Thursday, 21 June 2007

The new face of consumerism

The new face of consumerism is the man standing outside the office of Mercury Energy with a placard “Contract Killers,” and we had all better start getting used to it.



Disenfranchised, angry, cheated and out-for-revenge consumers are wanting and demanding more from big business. Last month it was Ribena and now it’s Mercury Energy in the firing line.

Big businesses are in the gun and they need to adopt a new approach to brand building if they are to survive.

We are now in the new age of ‘consumer centric business’ and Chief Executives need to work out how to apply that to their businesses.

This ‘global warming of consumerism’ is the result of some profound social changes: notably the breakdown of traditional communities. The impact of those changes means that the rules of brand development and management are being rewritten as we speak.

Kevin Milne of Fair Go is at the forefront of consumer advocacy. Where do businesses get it so wrong? In my experience “they just don’t take care of their customers,” he told businesses at a BrandNew seminar recently.

The problem is that companies like Mercury Energy have focused on selling a product not on providing a social service. But it is possible to get it right.

Take the coffee business. From its foundation in 1971 to 1987 Starbucks adopted a ‘product centric’ approach to its business. In sixteen years, it managed to open just six stores in Seattle.

By 1987 it adopted ‘a customer centric’ approach and over the next sixteen years grew to seven and a half thousand stores in thirty-four countries. Customers came and drank coffee and interacted at Starbucks stores. The stores didn’t sell coffee; they provided a meeting place. That was the business. It was a social service.

The new environment is no longer a place for commodities, however good the price, product, service or promotion might be.

How has this sea change come about? Fifty years ago our traditional ‘face to face’ communities started to collapse, and break apart in a spectacular fashion.

Nuclear families became solo parent families, villages were replaced by suburbs, membership in sports clubs collapsed, and church congregations fell. Almost all of our traditional ‘social-capital rich’ communities have been decimated.

The primary culprits in this ‘community destruction’ process have been, television, automotive travel, the pill and telecommunications; all wonderful inventions that have enriched our lives in so many beneficial ways.
But like all good things they come at a cost. Their combined effect has been world changing.

Television has privatised recreation and entertainment; we no longer need to get together in groups to amuse ourselves, to learn or to have fun.

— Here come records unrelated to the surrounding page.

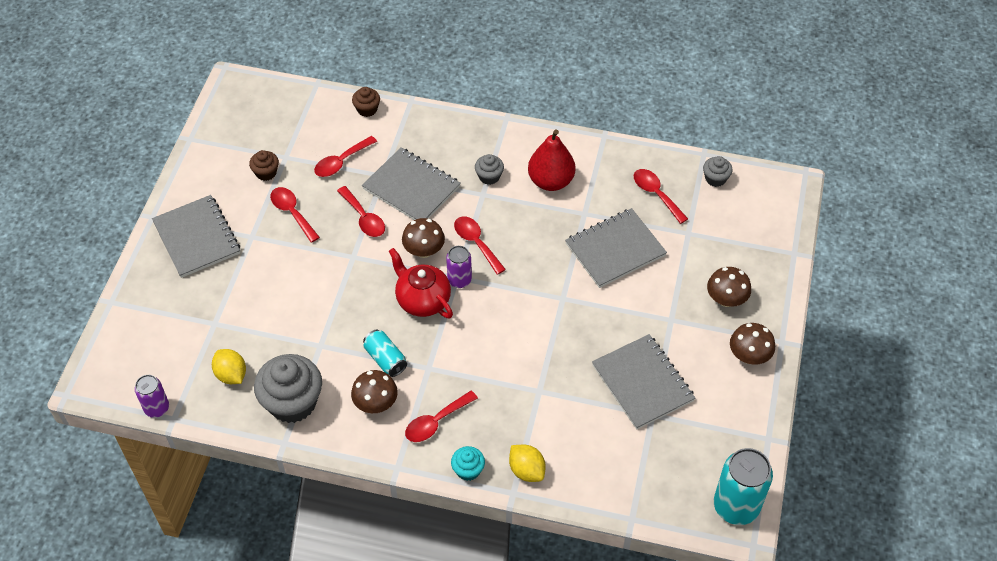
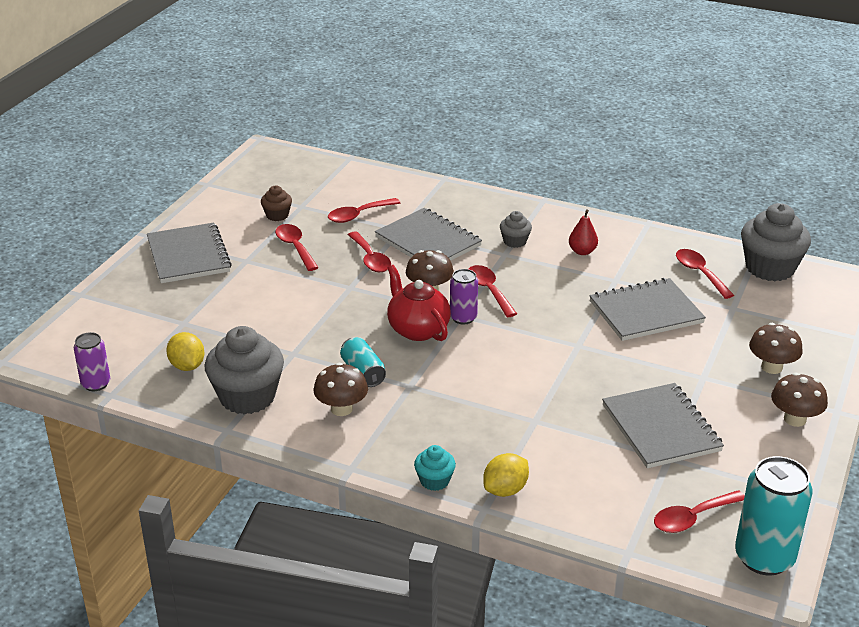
camera: 10 degrees right, 20 degrees down
(367, 109) = (396, 180): brown cupcake -> none
(436, 422) = (407, 433): red spoon -> red spoon (692, 518)
(526, 470) = (505, 490): yellow lemon -> yellow lemon turned 75 degrees clockwise
(550, 181) = (582, 251): red pear -> red pear, size x0.56
(715, 179) = (770, 268): grey cupcake -> grey cupcake, size x2.04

Telecommunications connect us with anyone, anywhere, instantly without the need for face to face contact.

Automotive travel allows us to escape local environments and move away from people and things we don’t like, to become rootless; new age nomads.

Widespread use of the contraceptive pill means women can choose if and when to have children. They were freed to work, earn money and become independent.

Communities that for so long were life supports, communities we were born into, communities that cradled us, nurtured us, and taught us values and how to co-exist, cared for us when we got old and communities that defined who we are, are vanishing.

Five million years of evolution has gone out the window in fifty years. There are no more families, or villages or neighborhoods, at least not the way they were.

The opportunity is here right now for businesses to step into the vacuum.
Already highly successful ‘brand communities’ are blossoming; Harley Davidson, BMW, The Onslow Tarbabies, Tuis, Starbucks, Icebreaker, U-Tube and Swazi are just a few of these new brand communities.

These are brands we trust, brand communities with shared values where people connect, where we belong, brands that add value and meaning to our lives, that express who we are, what we believe in and what we stand for.

Doug Heffernan should be thinking hard about the Mercury brand and what it stands for, what value it brings to the community. How can he add value in a customer-centric manner? This approach will be more effective than any crisis management course he and his executive may undertake.

Dave Bassett is the Chief Executive of BrandNew, a brand agency in Wellington.